The company just opened its first international franchise in Kuwait, and plans nine more stores there and in Bahrain within the next five years.
“The thing is, the news doesn’t tell you the whole story,” said David Wild, Sloan’s director of franchising. “The Middle East, for us, has a good population, good buying power and is a huge consumer of sweets.”
In other words, it’s just a good place for business.
Wild points out that people dine late in the evening in Kuwait, which fuels a taste for desserts. It’s a desert, too, so ice cream is a natural fit. And there is taste for international, particularly American, brands.
“The Middle East is just a terrific place for this type of concept,” said Wild, pointing to toys, cookies and ice cream at the company’s CityPlace store on a recent afternoon. “It makes more sense to sell ice cream there than on the northern rim of Russia.”

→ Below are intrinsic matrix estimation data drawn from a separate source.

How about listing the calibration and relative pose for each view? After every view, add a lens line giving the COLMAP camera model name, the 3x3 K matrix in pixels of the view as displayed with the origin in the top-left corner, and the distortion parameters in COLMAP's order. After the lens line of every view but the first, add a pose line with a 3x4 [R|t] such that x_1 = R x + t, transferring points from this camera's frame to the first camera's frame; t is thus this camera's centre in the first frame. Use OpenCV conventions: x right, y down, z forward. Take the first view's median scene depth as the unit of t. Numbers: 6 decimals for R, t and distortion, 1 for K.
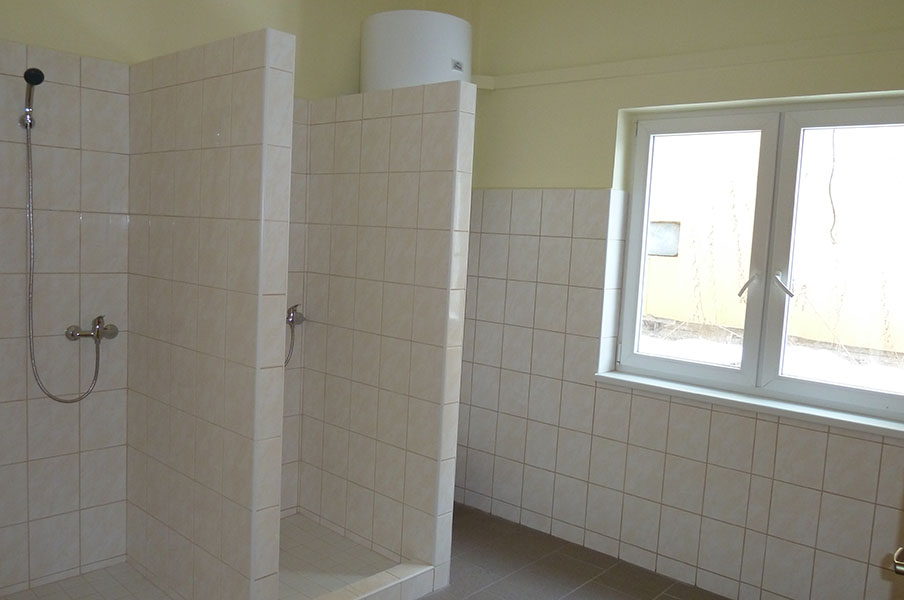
lens RADIAL K [[751.9, 0, 440.4], [0, 751.9, 302.3], [0, 0, 1]] dist [-0.013878, -0.002783]
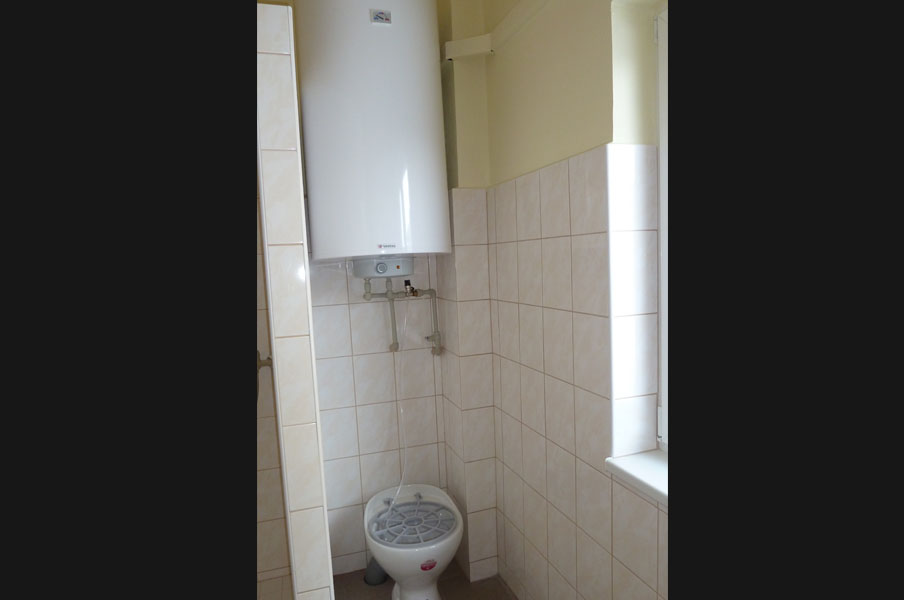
lens RADIAL K [[517.1, 0, 452.7], [0, 517.1, 307.9], [0, 0, 1]] dist [-0.024425, -0.000324]
pose [[0.872840, -0.042151, -0.486183, 0.355279], [0.042557, 0.999042, -0.010212, -0.029757], [0.486148, -0.011777, 0.873797, 0.680654]]
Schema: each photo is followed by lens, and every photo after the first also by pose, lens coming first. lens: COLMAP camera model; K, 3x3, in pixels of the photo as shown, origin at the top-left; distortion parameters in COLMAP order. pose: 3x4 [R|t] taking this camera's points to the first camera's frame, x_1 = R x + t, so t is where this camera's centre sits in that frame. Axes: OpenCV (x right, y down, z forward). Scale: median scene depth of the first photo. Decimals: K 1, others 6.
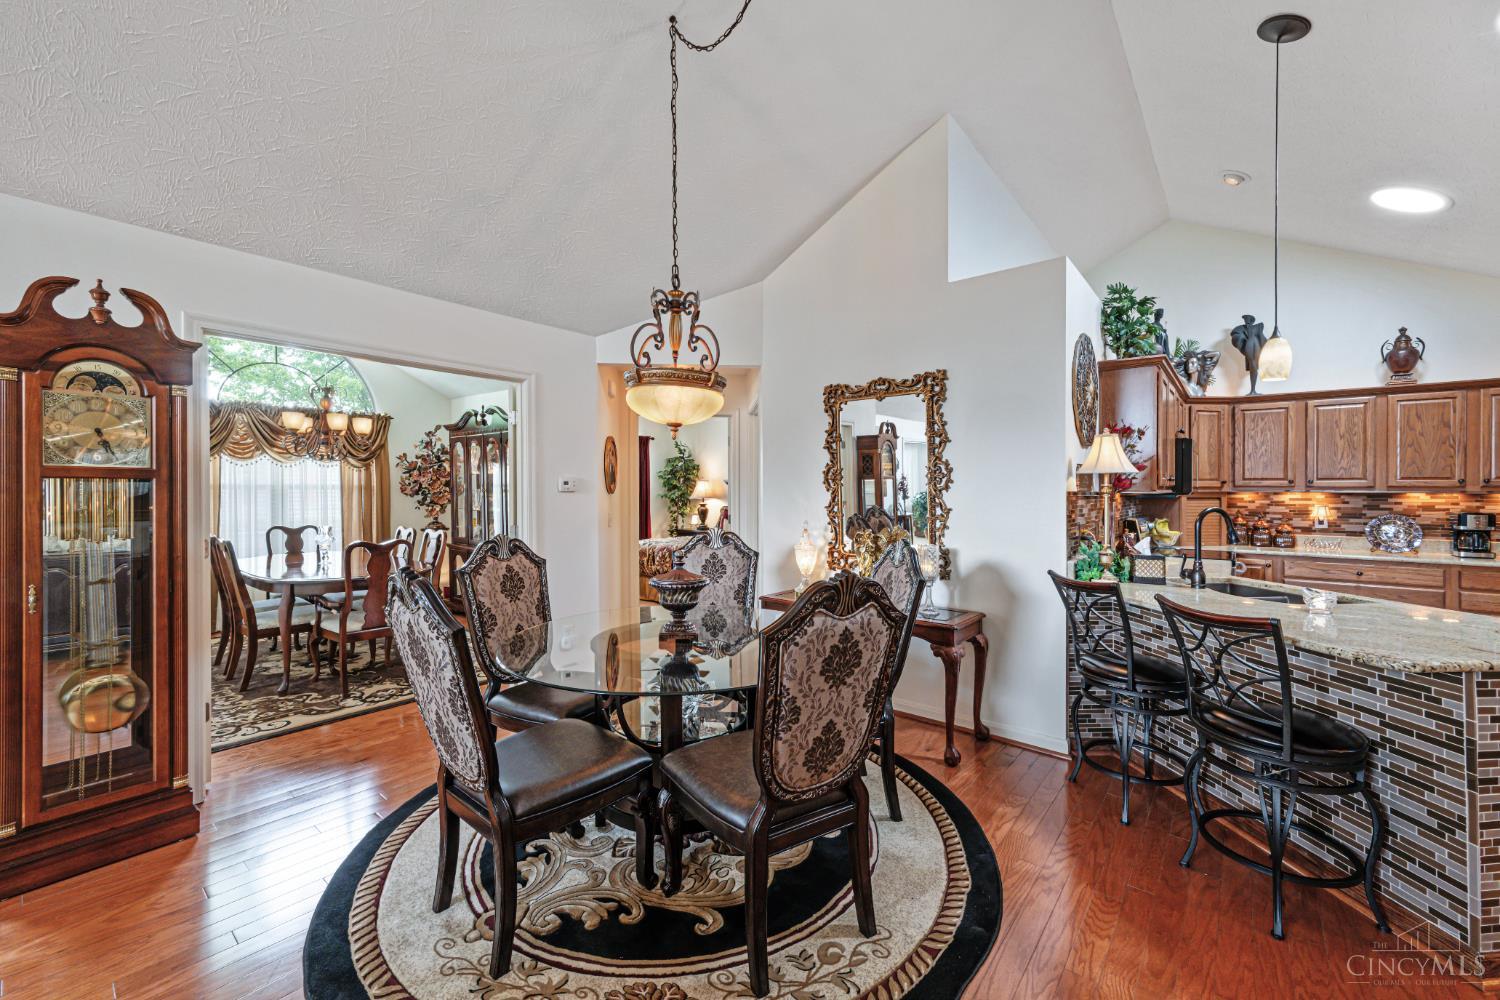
lens RADIAL K [[598.6, 0, 752.8], [0, 598.6, 491.3], [0, 0, 1]] dist [-0.001108, -0.000204]
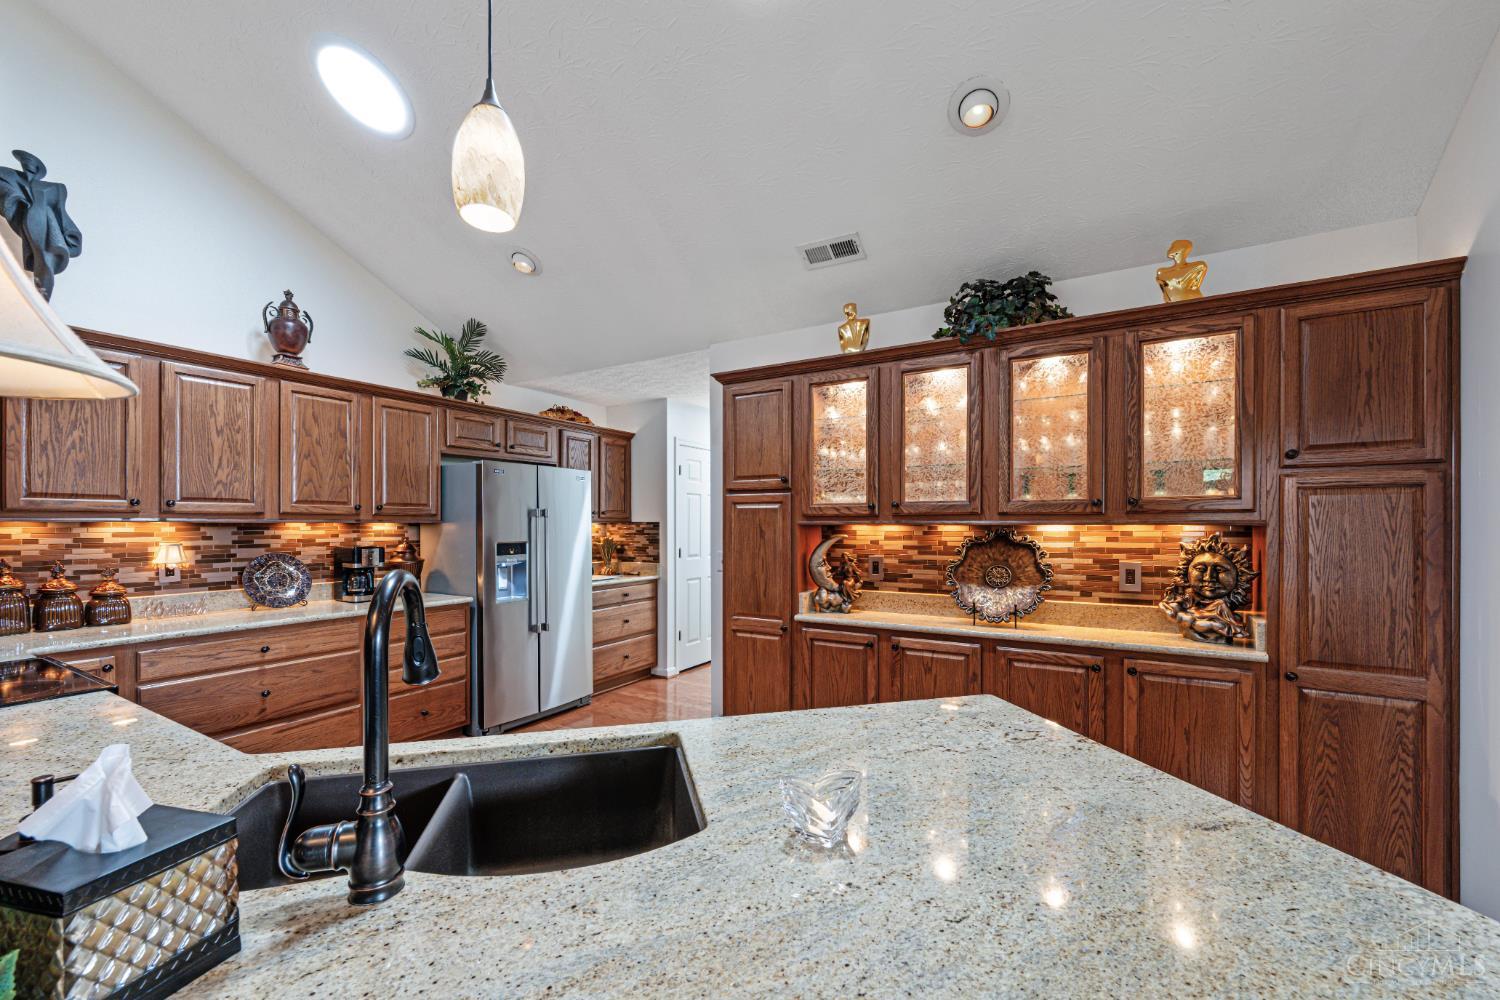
lens RADIAL K [[598.6, 0, 753.5], [0, 598.6, 522.5], [0, 0, 1]] dist [-0.001108, -0.000204]
pose [[-0.150200, -0.002799, 0.988652, 0.302577], [0.002161, 0.999993, 0.003159, 0.001948], [-0.988653, 0.002611, -0.150193, 0.568371]]
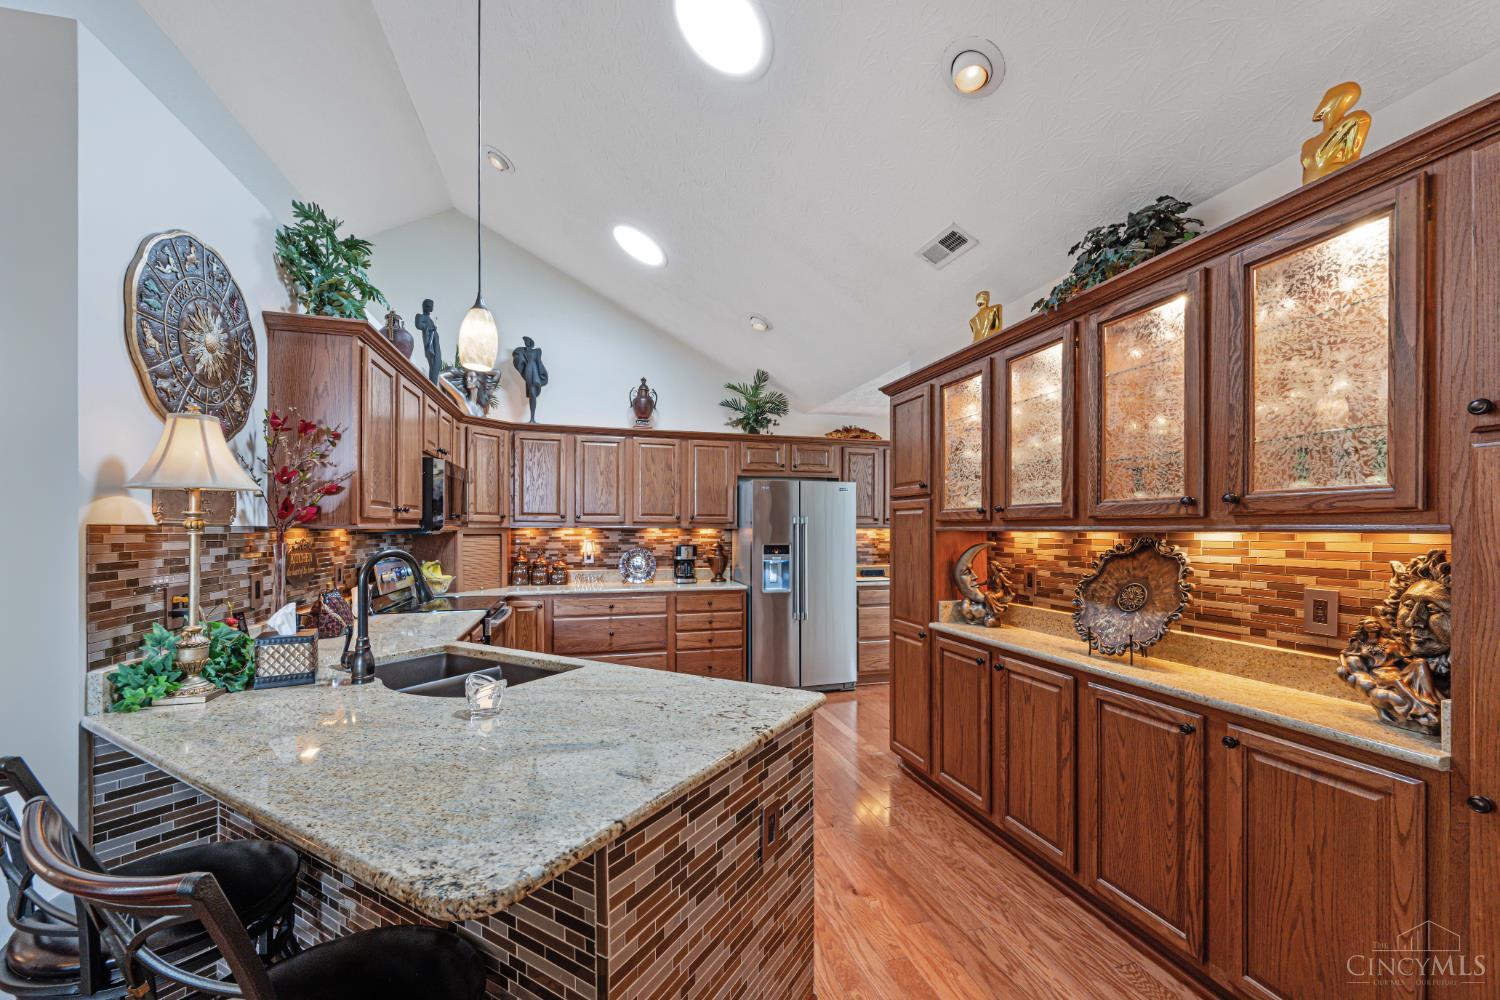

I’ll buy that. If the region were a bust for global ice cream brands, then why would competitors Häagen Dazs and Baskin-Robbins be there, too?
Still, it’s not a piece of cake to set up your company’s first overseas franchise operation on the other side of the planet.
Wild concedes they’ve had logistical challenges. One is that getting to Kuwait takes 19 hours of flight time, not including layovers. Unless he can get the non-stop from New York — still a 14-hour flight.
The U.S.-made ice cream and cookies have to be shipped by boat to the region — sending them by air would be really expensive. So, supplies have to be calculated way in advance to file and fill orders on time. And if something goes wrong — like miscalculating the appeal of banana cheesecake milkshakes — redirecting shipments isn’t as easy.
Wild, who’s been with Sloan’s for four years, said the company is interested in franchises in Europe and Australia as well. But it’s one continent at a time right now.
“You don’t want to go into all these places at once,” he said. “You focus on what you have and make sure everyone is strong before you expand to the rest of the world.”